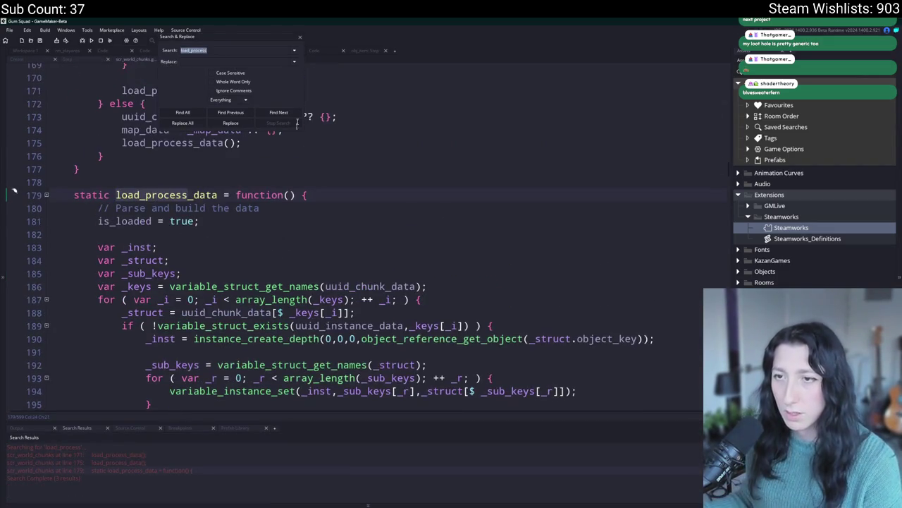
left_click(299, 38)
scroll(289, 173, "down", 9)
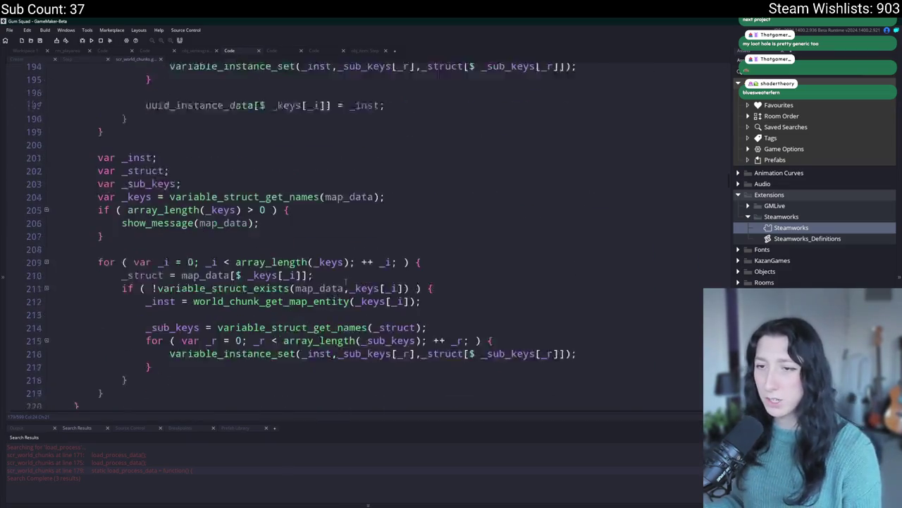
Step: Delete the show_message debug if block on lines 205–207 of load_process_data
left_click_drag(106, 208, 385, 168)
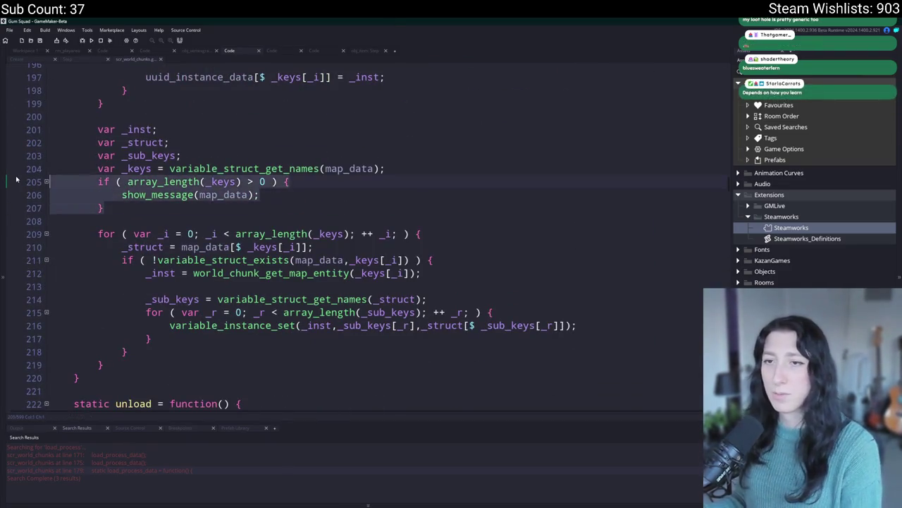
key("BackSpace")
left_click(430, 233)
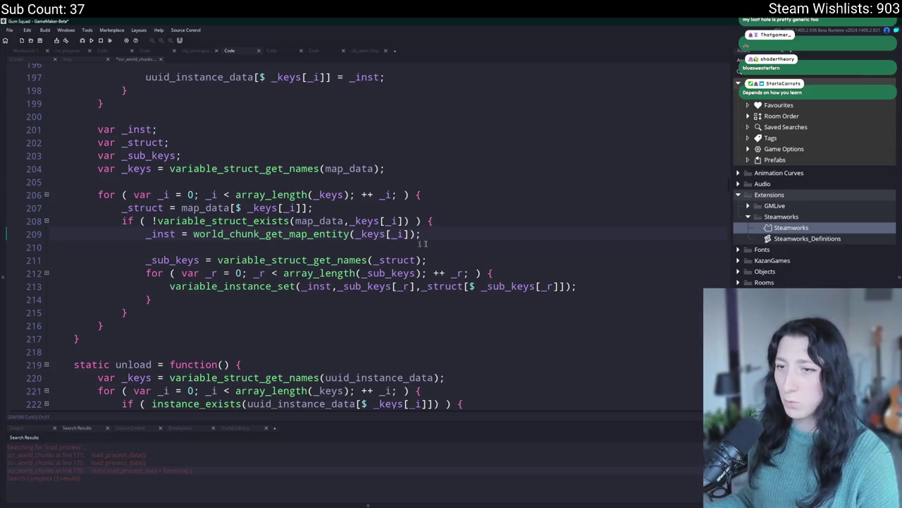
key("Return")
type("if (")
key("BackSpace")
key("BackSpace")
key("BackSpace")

...

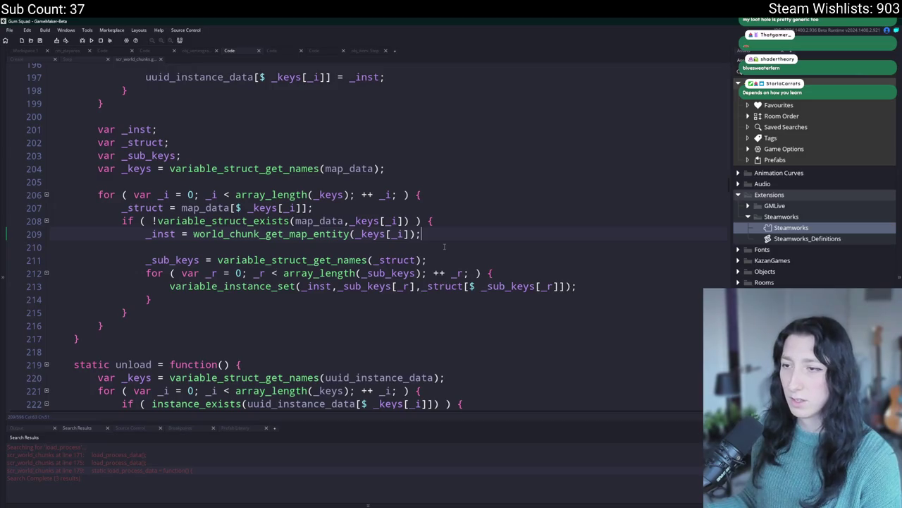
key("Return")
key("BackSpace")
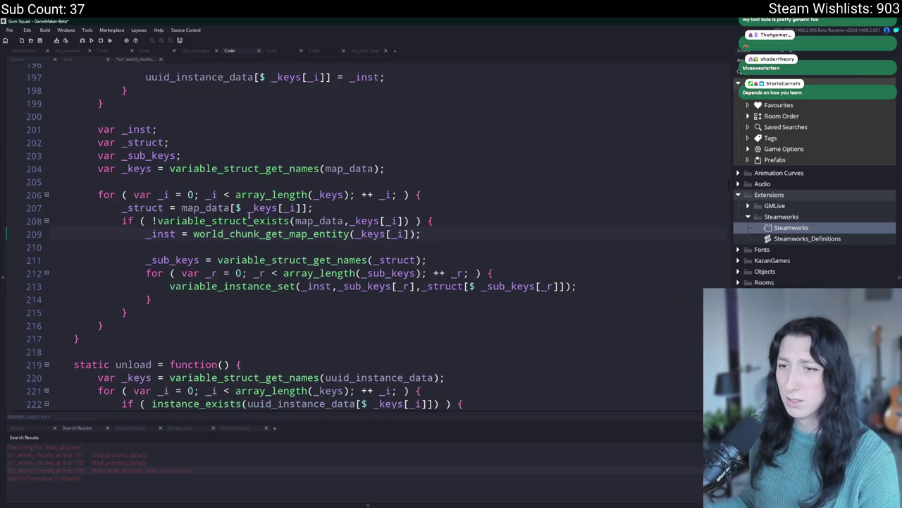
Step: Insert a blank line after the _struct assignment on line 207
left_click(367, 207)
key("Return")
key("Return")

...

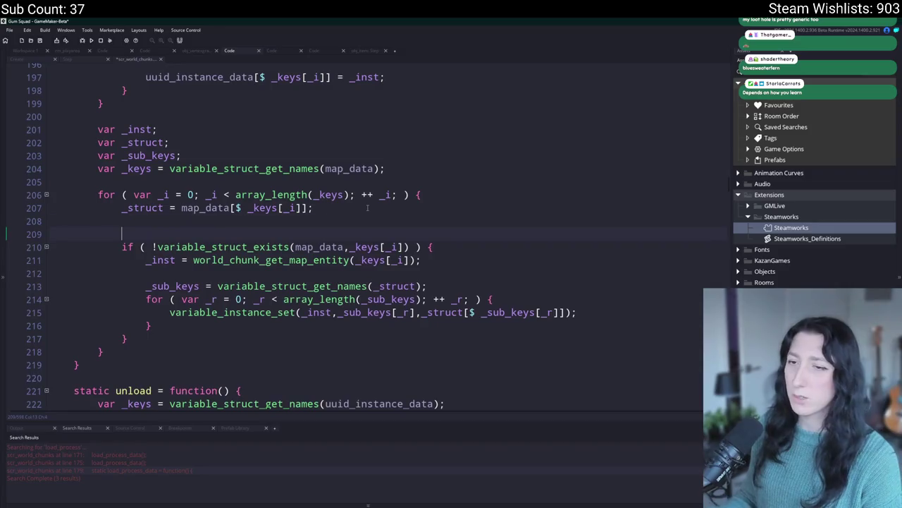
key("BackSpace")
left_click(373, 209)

• **AIM OF THE TASK**
Go through the material above and report each line containing "Step".

• **SOLUTION**
Step: Delete the show_message debug if block on lines 205–207 of load_process_data
Step: Insert a blank line after the _struct assignment on line 207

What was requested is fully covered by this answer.